When Fidel Castro led the overthrow of Fulgencio Batista’s government in 1959, Carlos was initially a staunch supporter. But he soon turned against the Communists and joined a group of anti-Castro rebels.
He was arrested in 1960. Because he was 17, the government placed him in juvenile detention, from which he escaped in early 1961.
He fled to the Honduran embassy, where he remained for months, along with 125 other dissidents. Finally, in September 1961, he got on a plane and headed to Miami.
Mr. Montaner studied Hispanic American Literature at the University of Miami. After graduating in 1963, he taught American literature at the Inter-American University of Puerto Rico in San Juan.
In 1970 he moved to Madrid and in 1972 he founded a publishing house, Editorial Playor. He kept his home in Spain, but returned often and for long periods of time to Miami, especially as his career as a political commentator took off.
Mr. Montaner was not a bomb thrower, which highlighted an incident in 1990. Appearing on a Univision news program, he claimed that one explanation for poverty among Puerto Ricans in the United States was that there were “thousands of mothers singles” who “seek to escape poverty through affluence”.
More than a dozen Puerto Rican groups have asked Univision to do it let Mr. Montaner go, even after he apologizes. The network stayed with him, but El Diario, the largest Spanish-language newspaper in the United States, canceled his column.
He married Linda Periut in 1959. Together with her and her son, he is survived by his daughter, Gina; his brother Ernesto; and three grandchildren.

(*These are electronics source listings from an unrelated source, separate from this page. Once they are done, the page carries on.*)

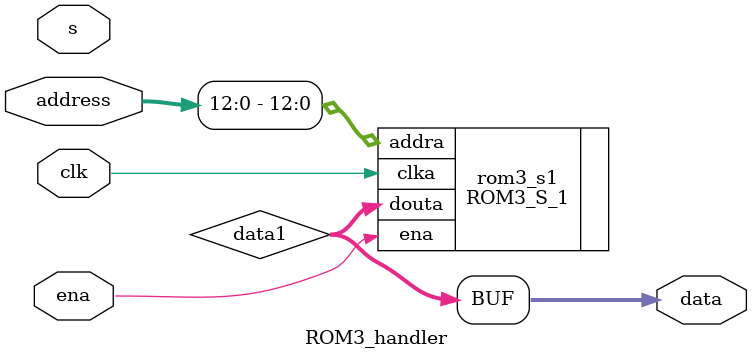
<source format=v>
`timescale 1ns / 1ps


module ROM3_handler(
clk,
   ena,
   s,
   address,
   
   data
);

input clk;
input ena;
input [3:0] s;
input [15:0] address;

output [255:0] data;


wire [255:0] data1;
//wire [255:0] data2;

ROM3_S_1 rom3_s1 (
  .clka(clk),    // input wire clka
  .ena(ena),      // input wire ena
  .addra(address[12:0]),  // input wire [12 : 0] addra
  .douta(data1)  // output wire [255 : 0] douta
);

//ROM3_S_2 rom3_s2 (
//  .clka(clk),    // input wire clka
//  .ena(ena),      // input wire ena
//  .addra(address[14:0]),  // input wire [14 : 0] addra
//  .douta(data2)  // output wire [255 : 0] douta
//);

//assign data = (s == 4'd1)? data1:
//              (s == 4'd2)? data2:
//              0;

assign data = data1;   
                      
endmodule

</source>
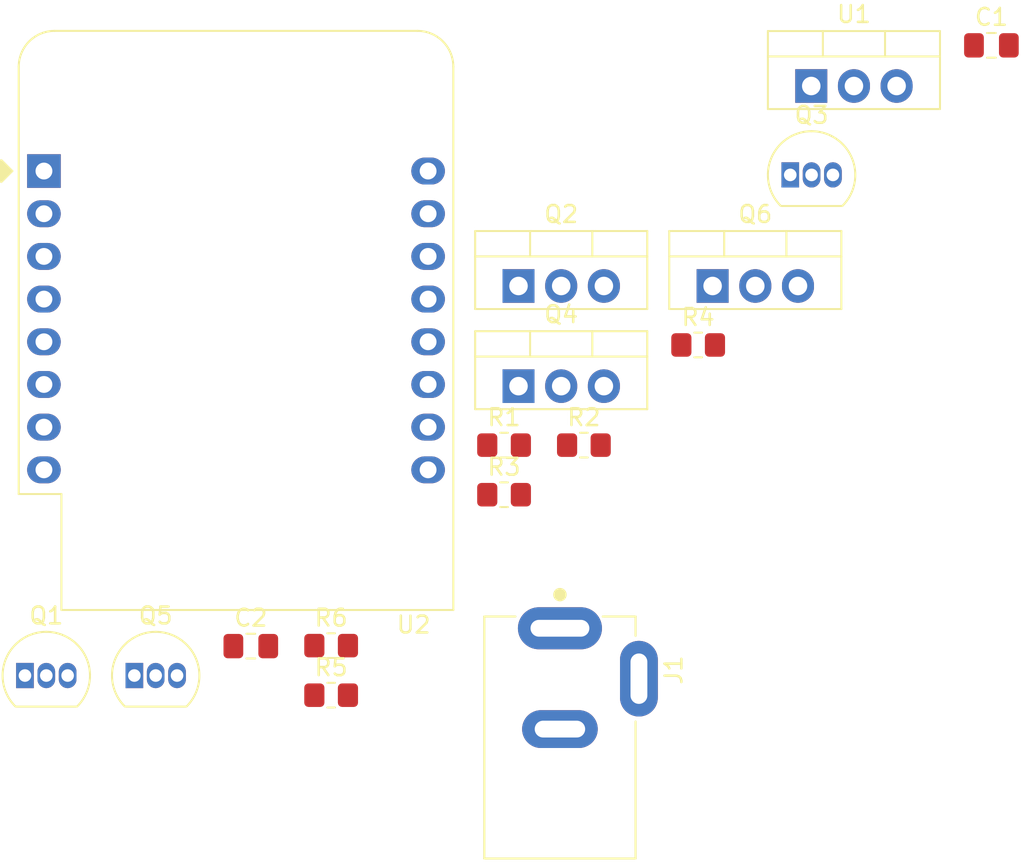
<source format=kicad_pcb>
(kicad_pcb (version 20211014) (generator pcbnew)

  (general
    (thickness 1.6)
  )

  (paper "A4")
  (layers
    (0 "F.Cu" signal)
    (31 "B.Cu" signal)
    (32 "B.Adhes" user "B.Adhesive")
    (33 "F.Adhes" user "F.Adhesive")
    (34 "B.Paste" user)
    (35 "F.Paste" user)
    (36 "B.SilkS" user "B.Silkscreen")
    (37 "F.SilkS" user "F.Silkscreen")
    (38 "B.Mask" user)
    (39 "F.Mask" user)
    (40 "Dwgs.User" user "User.Drawings")
    (41 "Cmts.User" user "User.Comments")
    (42 "Eco1.User" user "User.Eco1")
    (43 "Eco2.User" user "User.Eco2")
    (44 "Edge.Cuts" user)
    (45 "Margin" user)
    (46 "B.CrtYd" user "B.Courtyard")
    (47 "F.CrtYd" user "F.Courtyard")
    (48 "B.Fab" user)
    (49 "F.Fab" user)
    (50 "User.1" user)
    (51 "User.2" user)
    (52 "User.3" user)
    (53 "User.4" user)
    (54 "User.5" user)
    (55 "User.6" user)
    (56 "User.7" user)
    (57 "User.8" user)
    (58 "User.9" user)
  )

  (setup
    (pad_to_mask_clearance 0)
    (pcbplotparams
      (layerselection 0x00010fc_ffffffff)
      (disableapertmacros false)
      (usegerberextensions false)
      (usegerberattributes true)
      (usegerberadvancedattributes true)
      (creategerberjobfile true)
      (svguseinch false)
      (svgprecision 6)
      (excludeedgelayer true)
      (plotframeref false)
      (viasonmask false)
      (mode 1)
      (useauxorigin false)
      (hpglpennumber 1)
      (hpglpenspeed 20)
      (hpglpendiameter 15.000000)
      (dxfpolygonmode true)
      (dxfimperialunits true)
      (dxfusepcbnewfont true)
      (psnegative false)
      (psa4output false)
      (plotreference true)
      (plotvalue true)
      (plotinvisibletext false)
      (sketchpadsonfab false)
      (subtractmaskfromsilk false)
      (outputformat 1)
      (mirror false)
      (drillshape 1)
      (scaleselection 1)
      (outputdirectory "")
    )
  )

  (net 0 "")
  (net 1 "+12V")
  (net 2 "GND")
  (net 3 "+5V")
  (net 4 "unconnected-(J1-Pad3)")
  (net 5 "Net-(Q1-Pad1)")
  (net 6 "Net-(Q1-Pad2)")
  (net 7 "Led_R")
  (net 8 "Net-(Q3-Pad1)")
  (net 9 "Net-(Q3-Pad2)")
  (net 10 "Led_G")
  (net 11 "Net-(Q5-Pad1)")
  (net 12 "Net-(Q5-Pad2)")
  (net 13 "Led_B")
  (net 14 "Gpio_R")
  (net 15 "Gpio_G")
  (net 16 "Gpio_B")
  (net 17 "unconnected-(U2-Pad1)")
  (net 18 "unconnected-(U2-Pad2)")
  (net 19 "unconnected-(U2-Pad3)")
  (net 20 "unconnected-(U2-Pad4)")
  (net 21 "unconnected-(U2-Pad5)")
  (net 22 "unconnected-(U2-Pad6)")
  (net 23 "unconnected-(U2-Pad7)")
  (net 24 "unconnected-(U2-Pad8)")
  (net 25 "unconnected-(U2-Pad11)")
  (net 26 "unconnected-(U2-Pad12)")
  (net 27 "unconnected-(U2-Pad13)")
  (net 28 "unconnected-(U2-Pad14)")
  (net 29 "unconnected-(U2-Pad15)")
  (net 30 "unconnected-(U2-Pad16)")

  (footprint "Resistor_SMD:R_0805_2012Metric_Pad1.20x1.40mm_HandSolder" (layer "F.Cu") (at 138.5 91.24))

  (footprint "Capacitor_SMD:C_0805_2012Metric_Pad1.18x1.45mm_HandSolder" (layer "F.Cu") (at 123.43 100.25))

  (footprint "Resistor_SMD:R_0805_2012Metric_Pad1.20x1.40mm_HandSolder" (layer "F.Cu") (at 128.21 100.22))

  (footprint "Resistor_SMD:R_0805_2012Metric_Pad1.20x1.40mm_HandSolder" (layer "F.Cu") (at 138.5 88.29))

  (footprint "Resistor_SMD:R_0805_2012Metric_Pad1.20x1.40mm_HandSolder" (layer "F.Cu") (at 150.05 82.33))

  (footprint "Resistor_SMD:R_0805_2012Metric_Pad1.20x1.40mm_HandSolder" (layer "F.Cu") (at 143.25 88.29))

  (footprint "Package_TO_SOT_THT:TO-92_Inline" (layer "F.Cu") (at 109.99 102))

  (footprint "Package_TO_SOT_THT:TO-220-3_Vertical" (layer "F.Cu") (at 156.78 66.92))

  (footprint "Package_TO_SOT_THT:TO-220-3_Vertical" (layer "F.Cu") (at 139.36 78.82))

  (footprint "Package_TO_SOT_THT:TO-220-3_Vertical" (layer "F.Cu") (at 150.91 78.82))

  (footprint "Package_TO_SOT_THT:TO-92_Inline" (layer "F.Cu") (at 116.5 102))

  (footprint "Package_TO_SOT_THT:TO-220-3_Vertical" (layer "F.Cu") (at 139.36 84.78))

  (footprint "Resistor_SMD:R_0805_2012Metric_Pad1.20x1.40mm_HandSolder" (layer "F.Cu") (at 128.21 103.17))

  (footprint "Capacitor_SMD:C_0805_2012Metric_Pad1.18x1.45mm_HandSolder" (layer "F.Cu") (at 167.5 64.5))

  (footprint "footprints:CUI_PJ-002B" (layer "F.Cu") (at 141.825 99.1875 -90))

  (footprint "Package_TO_SOT_THT:TO-92_Inline" (layer "F.Cu") (at 155.53 72.21))

  (footprint "Module:WEMOS_D1_mini_light" (layer "F.Cu") (at 111.12 71.98))

)

</source>
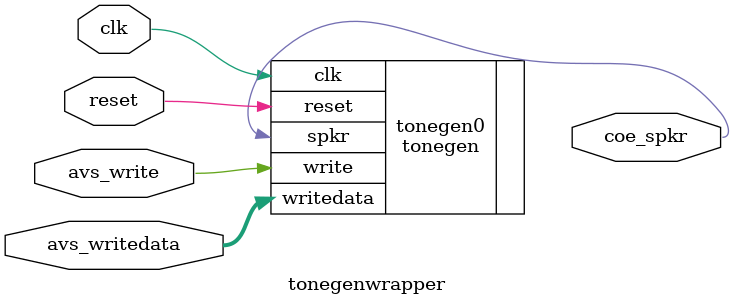
<source format=v>



module tonegenwrapper 
  #( parameter fclk = 50000000 ) 
   (
    input  wire        avs_write,     // avalon_slave.write
    input  wire [31:0] avs_writedata, //             .writedata
    input  wire        clk,       //   clock_sink.clk
    input  wire        reset,     //   reset_sink.reset
    output wire        coe_spkr       //  conduit_end.spkr
    );

   tonegen #( fclk ) tonegen0    // fclk is clock frequency, Hz          
   ( 
     .writedata(avs_writedata),     // Avalon MM bus, data
     .write(avs_write),             // " write strobe
     .spkr(coe_spkr),               // on/off output for audio 
     .reset(reset), .clk(clk) ) ;

endmodule

</source>
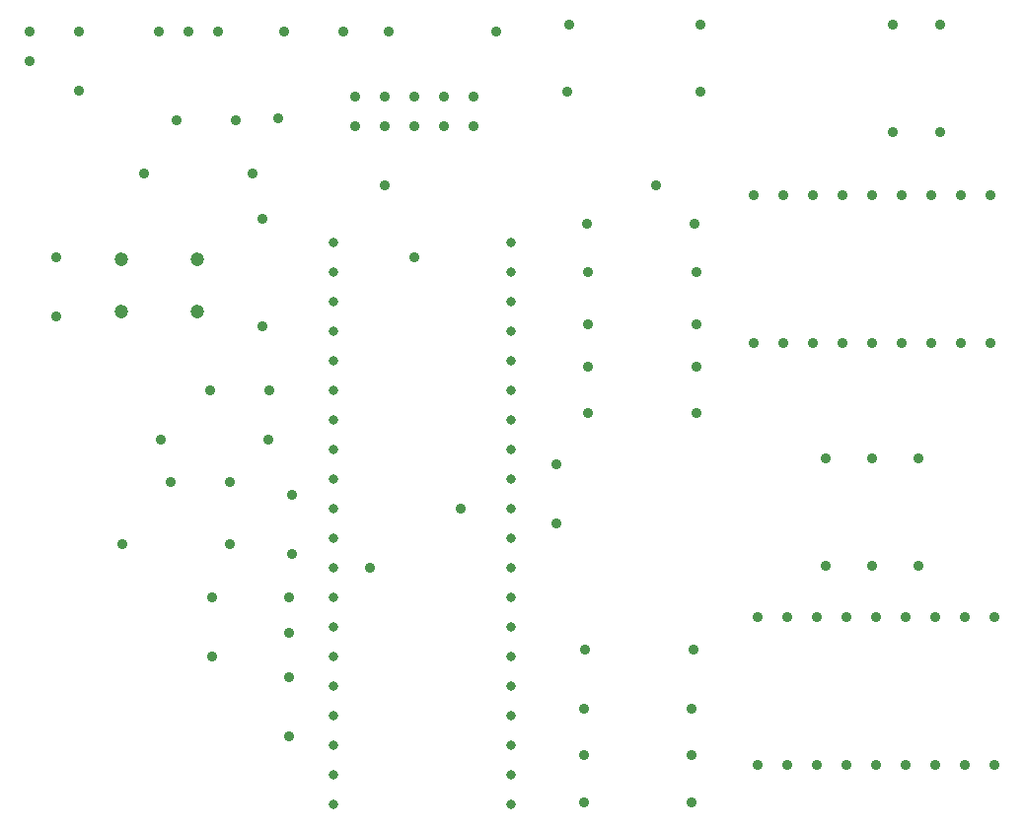
<source format=gbr>
%TF.GenerationSoftware,Altium Limited,Altium Designer,18.1.7 (191)*%
G04 Layer_Color=0*
%FSLAX26Y26*%
%MOIN*%
%TF.FileFunction,Plated,1,2,PTH,Drill*%
%TF.Part,Single*%
G01*
G75*
%TA.AperFunction,ComponentDrill*%
%ADD33C,0.035430*%
%ADD34C,0.035430*%
%ADD35C,0.035000*%
%ADD36C,0.032000*%
%ADD37C,0.035433*%
%ADD38C,0.035000*%
%ADD39C,0.035433*%
%ADD40C,0.047000*%
%TA.AperFunction,ViaDrill,NotFilled*%
%ADD41C,0.035430*%
D33*
X785000Y2780000D02*
D03*
X685000D02*
D03*
X585000D02*
D03*
X1025000Y743976D02*
D03*
Y866024D02*
D03*
X845000Y2480000D02*
D03*
X645000D02*
D03*
X1010000Y2780000D02*
D03*
X1210000D02*
D03*
X760000Y1565000D02*
D03*
X960000D02*
D03*
X625000Y1255000D02*
D03*
X825000D02*
D03*
D34*
X1035000Y1213276D02*
D03*
Y1013277D02*
D03*
X1930000Y1115399D02*
D03*
Y1315399D02*
D03*
X315000Y2780000D02*
D03*
Y2580000D02*
D03*
X240000Y1815000D02*
D03*
Y2015000D02*
D03*
X2610130Y800040D02*
D03*
X2710000Y800000D02*
D03*
X2810130D02*
D03*
X2910000Y800040D02*
D03*
X3010130D02*
D03*
X3110130D02*
D03*
X3210130D02*
D03*
X3310000Y800000D02*
D03*
X3410130D02*
D03*
X3410000Y300000D02*
D03*
X3310130Y300039D02*
D03*
X3210130D02*
D03*
X3110130Y300000D02*
D03*
X3010130Y300039D02*
D03*
X2910130D02*
D03*
X2810130D02*
D03*
X2710000D02*
D03*
X2610000D02*
D03*
X2595000Y2225001D02*
D03*
X2694870Y2224961D02*
D03*
X2795000D02*
D03*
X2894870Y2225001D02*
D03*
X2995000D02*
D03*
X3095000D02*
D03*
X3195000D02*
D03*
X3294870Y2224961D02*
D03*
X3395000D02*
D03*
X3394870Y1724961D02*
D03*
X3295000Y1725000D02*
D03*
X3195000D02*
D03*
X3095000Y1724961D02*
D03*
X2995000Y1725000D02*
D03*
X2895000D02*
D03*
X2795000D02*
D03*
X2694870D02*
D03*
X2594870D02*
D03*
X150000Y2780000D02*
D03*
X765000Y666968D02*
D03*
Y866968D02*
D03*
X1025000Y395000D02*
D03*
Y595000D02*
D03*
D35*
X902000Y2300000D02*
D03*
X538000D02*
D03*
X2397000Y2130000D02*
D03*
X2033000D02*
D03*
X2402000Y1965000D02*
D03*
X2038000D02*
D03*
X2402000Y1790000D02*
D03*
X2038000D02*
D03*
X2402000Y1646538D02*
D03*
X2038000D02*
D03*
X2402000Y1488846D02*
D03*
X2038000D02*
D03*
X2392000Y690000D02*
D03*
X2028000D02*
D03*
X2387733Y489044D02*
D03*
X2023733D02*
D03*
X2387733Y331351D02*
D03*
X2023733D02*
D03*
X2387733Y173659D02*
D03*
X2023733D02*
D03*
X1727000Y2780000D02*
D03*
X1363000D02*
D03*
X593000Y1400000D02*
D03*
X957000D02*
D03*
X463000Y1045000D02*
D03*
X827000D02*
D03*
D36*
X1175000Y2065000D02*
D03*
Y1965000D02*
D03*
Y1865000D02*
D03*
Y1765000D02*
D03*
Y1665000D02*
D03*
Y1565000D02*
D03*
Y1465000D02*
D03*
Y1365000D02*
D03*
Y1265000D02*
D03*
Y1165000D02*
D03*
Y1065000D02*
D03*
Y965000D02*
D03*
Y865000D02*
D03*
Y765000D02*
D03*
Y665000D02*
D03*
Y565000D02*
D03*
Y465000D02*
D03*
Y365000D02*
D03*
Y265000D02*
D03*
Y165000D02*
D03*
X1775000Y2065000D02*
D03*
Y1965000D02*
D03*
Y1865000D02*
D03*
Y1765000D02*
D03*
Y1665000D02*
D03*
Y1565000D02*
D03*
Y1465000D02*
D03*
Y1365000D02*
D03*
Y1265000D02*
D03*
Y1165000D02*
D03*
Y1065000D02*
D03*
Y965000D02*
D03*
Y865000D02*
D03*
Y765000D02*
D03*
Y665000D02*
D03*
Y565000D02*
D03*
Y465000D02*
D03*
Y365000D02*
D03*
Y265000D02*
D03*
Y165000D02*
D03*
D37*
X150000Y2680000D02*
D03*
D38*
X3225000Y2438000D02*
D03*
Y2802000D02*
D03*
X3067308Y2438000D02*
D03*
Y2802000D02*
D03*
X3151952Y972267D02*
D03*
Y1336267D02*
D03*
X935000Y1783000D02*
D03*
Y2147000D02*
D03*
X2997121Y972267D02*
D03*
Y1336267D02*
D03*
X2839428Y972267D02*
D03*
Y1336267D02*
D03*
D39*
X1650000Y2560000D02*
D03*
Y2460000D02*
D03*
X1550000Y2560000D02*
D03*
Y2460000D02*
D03*
X1450000Y2560000D02*
D03*
Y2460000D02*
D03*
X1350000Y2560000D02*
D03*
Y2460000D02*
D03*
X1250000Y2560000D02*
D03*
Y2460000D02*
D03*
D40*
X715000Y2010000D02*
D03*
Y1832000D02*
D03*
X459000D02*
D03*
Y2010000D02*
D03*
D41*
X1605000Y1165000D02*
D03*
X1300000Y965000D02*
D03*
X990000Y2485000D02*
D03*
X1972183Y2802000D02*
D03*
X2415000D02*
D03*
Y2575000D02*
D03*
X1965000D02*
D03*
X2265000Y2260000D02*
D03*
X1450000Y2015000D02*
D03*
X1350000Y2260000D02*
D03*
%TF.MD5,20335b96e8629d67a1141cd1a0230701*%
M02*

</source>
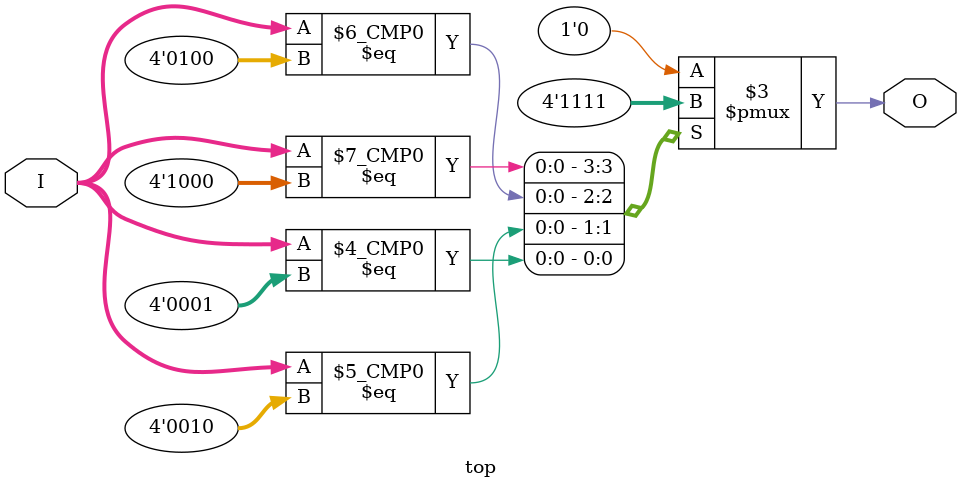
<source format=v>
module top( (* keep *) input [3:0] I, output O);
    always @(I)
    case(I)
        4'b1000 : O = 1;
        4'b0100 : O = 1;
        4'b0010 : O = 1;
        4'b0001 : O = 1;
        default : O = 0;
    endcase
endmodule // top

</source>
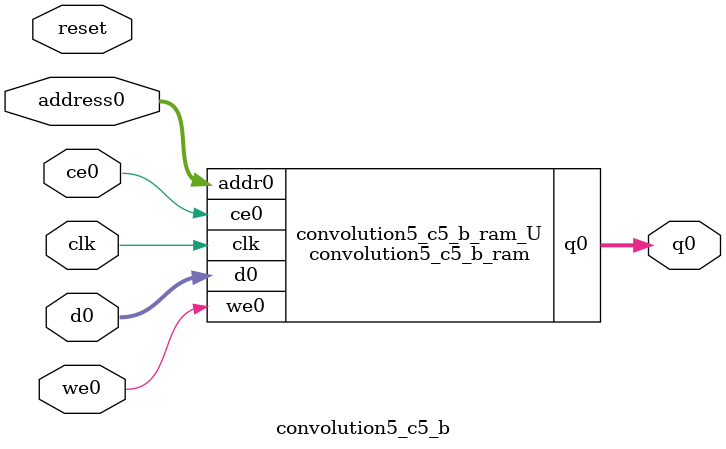
<source format=v>

`timescale 1 ns / 1 ps
module convolution5_c5_b_ram (addr0, ce0, d0, we0, q0,  clk);

parameter DWIDTH = 32;
parameter AWIDTH = 7;
parameter MEM_SIZE = 120;

input[AWIDTH-1:0] addr0;
input ce0;
input[DWIDTH-1:0] d0;
input we0;
output reg[DWIDTH-1:0] q0;
input clk;

(* ram_style = "block" *)reg [DWIDTH-1:0] ram[0:MEM_SIZE-1];




always @(posedge clk)  
begin 
    if (ce0) 
    begin
        if (we0) 
        begin 
            ram[addr0] <= d0; 
            q0 <= d0;
        end 
        else 
            q0 <= ram[addr0];
    end
end


endmodule


`timescale 1 ns / 1 ps
module convolution5_c5_b(
    reset,
    clk,
    address0,
    ce0,
    we0,
    d0,
    q0);

parameter DataWidth = 32'd32;
parameter AddressRange = 32'd120;
parameter AddressWidth = 32'd7;
input reset;
input clk;
input[AddressWidth - 1:0] address0;
input ce0;
input we0;
input[DataWidth - 1:0] d0;
output[DataWidth - 1:0] q0;



convolution5_c5_b_ram convolution5_c5_b_ram_U(
    .clk( clk ),
    .addr0( address0 ),
    .ce0( ce0 ),
    .d0( d0 ),
    .we0( we0 ),
    .q0( q0 ));

endmodule


</source>
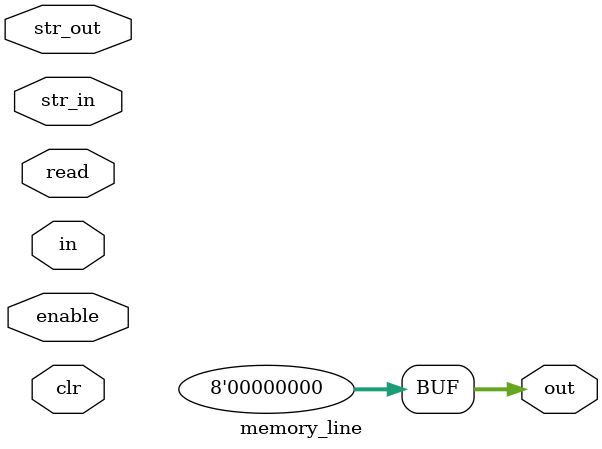
<source format=sv>
module memory_line(in, out, clr, str_in, read, enable, str_out);

input logic [7:0] in; 
input logic [11:0] str_in, str_out;
output logic [7:0] out=0;
input logic clr;
input logic read;
input logic enable;

//always_ff @(posedge set) begin
//	if (mem[30719-str*640+(80-tab)*8:30719-str*640+(80-tab)*8-7]==0 & set & tab<80) begin
//		mem[30719-str*640+(80-tab)*8:30719-str*640+(80-tab)*8-7]<= in;
//		if (tab<79)tab <= tab+1;
//		else begin
//			tab <= 0;
//			str <= str-1;
//		end
//	end
//end

logic [7:0] RAM [3840];		
		
always_ff @(posedge clr) begin
if (enable) begin
	if (clr) RAM[str_in] <= in;

	end

end

//always_ff @(posedge read) begin
//	if (read) out <= RAM[str_out];
//	else out <= 8'd0;
//end
	
assign out = RAM[str_out];
	
endmodule



</source>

Even after the fall of the Soviet Union, Cuba’s main supporter, in 1991 and Castro’s death in 2016 failed to remove the country’s Communist government, Mr. Montaner continued to be optimistic about a democratic transition on the island.
At the same time, he acknowledged that his decades of optimism had left him emotionally homeless, having failed to put down roots in Miami or Madrid in anticipation of an imminent return to Havana.
“Don’t do what I did,” he said in a 2020 interview with the PanAm Post website. “For the desire to want to return to my country, for the certainty that my return was imminent, I have never tried to adapt to the countries in which I have lived”.